Вернемся к рассказу «Счастье». В нем Ценский — зрелый художник, мастер портрета, пейзажа. Уверенно и пластично лепит он портреты: «Фома, старый лесник и рыбак, был веселый после улова… Рыжий до зеленоватости картуз его съехал на лоб, и надорванный козырек покачивался от каждого взмаха над глазами; от этих покачиваний на глаза Фомы часто падала тень, и они то темнели, то поблескивали. На густой рыжей бороде его ярко светились пятна — отблески догоравшей зари. Круто очерченные плечи вырывались из худой поддевки на волю. Спина была сутулая, но крепкая».

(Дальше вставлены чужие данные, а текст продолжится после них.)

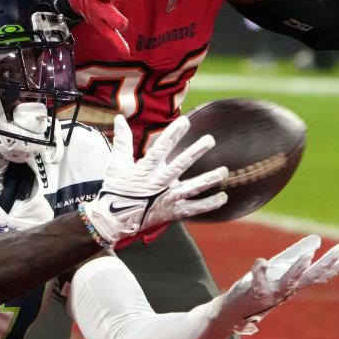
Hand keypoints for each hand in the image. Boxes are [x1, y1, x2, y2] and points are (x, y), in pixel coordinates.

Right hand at [83, 115, 227, 245]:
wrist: (114, 219)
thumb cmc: (115, 189)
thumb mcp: (116, 163)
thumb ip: (122, 140)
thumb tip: (120, 118)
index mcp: (147, 168)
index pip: (162, 147)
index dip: (174, 133)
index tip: (185, 121)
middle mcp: (160, 182)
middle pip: (182, 164)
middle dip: (196, 151)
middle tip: (210, 140)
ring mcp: (169, 198)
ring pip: (194, 187)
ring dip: (210, 179)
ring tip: (224, 171)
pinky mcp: (173, 211)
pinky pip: (195, 208)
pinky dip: (209, 204)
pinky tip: (223, 197)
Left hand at [213, 235, 338, 334]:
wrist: (233, 311)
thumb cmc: (259, 288)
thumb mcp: (280, 270)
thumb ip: (297, 255)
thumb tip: (316, 240)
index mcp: (294, 284)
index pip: (319, 274)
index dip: (335, 266)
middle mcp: (286, 290)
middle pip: (310, 277)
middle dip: (326, 264)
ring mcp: (271, 292)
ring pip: (287, 281)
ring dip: (297, 269)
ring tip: (308, 256)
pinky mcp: (253, 292)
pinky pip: (257, 281)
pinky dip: (259, 271)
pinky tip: (260, 261)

Отблески зари на бороде мог увидеть только живописец. И вообще кисть живописца явственно чувствуется в большинстве произведений Ценского. Вот лаконичный, но красочный портрет жены рыбака, написанный точными мазками: «Рядом с ним сидела Федосья, баба с толстым, рябым, коричневым от загара лицом. Из-под желтого платка на лоб у нее выбивалась косица жестких на взгляд волос и тоже ярко блестела, а руки ее, мокрые и красные, стягивали бечевкой дыры в зеленоватом от тины бредне».

Всего две фразы, а сколько здесь красок, оттенков: лицо — коричневое, платок — желтый, волосы — ярко блестящие, руки — красные, бредень — зеленоватый.

Автор не ограничивается первым наброском портретов. Он продолжает углублять характер, выписывает нужные детали и особенно фон портрета. Ведь у него не просто портрет, а картина, или, говоря языком живописи, композиционный портрет. «Наклонившись над водой, камыши недовольно шуршали длинными листьями, когда Фома задевал их веслами; примостившиеся между ними лягушки опрометью кидались в воду; краснозобая тростянка, начинавшая было свою немудреную мелодию, перелетала дальше, а лодка высоко задранным носом бойко подвигалась вперед, и вода мерно хлюпала, ударяясь об ее дно.

Заря уже догорела, и облака покрылись пеплом. Искристый блик на носу Фомы тоже потух.

Теперь Фома стоял большой, темный и сутулый, и отражения в воде от кряжистых матерых дубов были тоже темные и большие».

А вот еще один яркий мазок: «…Федосья бросила уже бредень и перебирала плещущуюся в ведре рыбу. Под корявыми руками ее копошились скользкие лини, пузатые речные караси, щурята. Большая, фунтов в десять, щука лежала отдельно, прикрученная под жабрами бечевкой».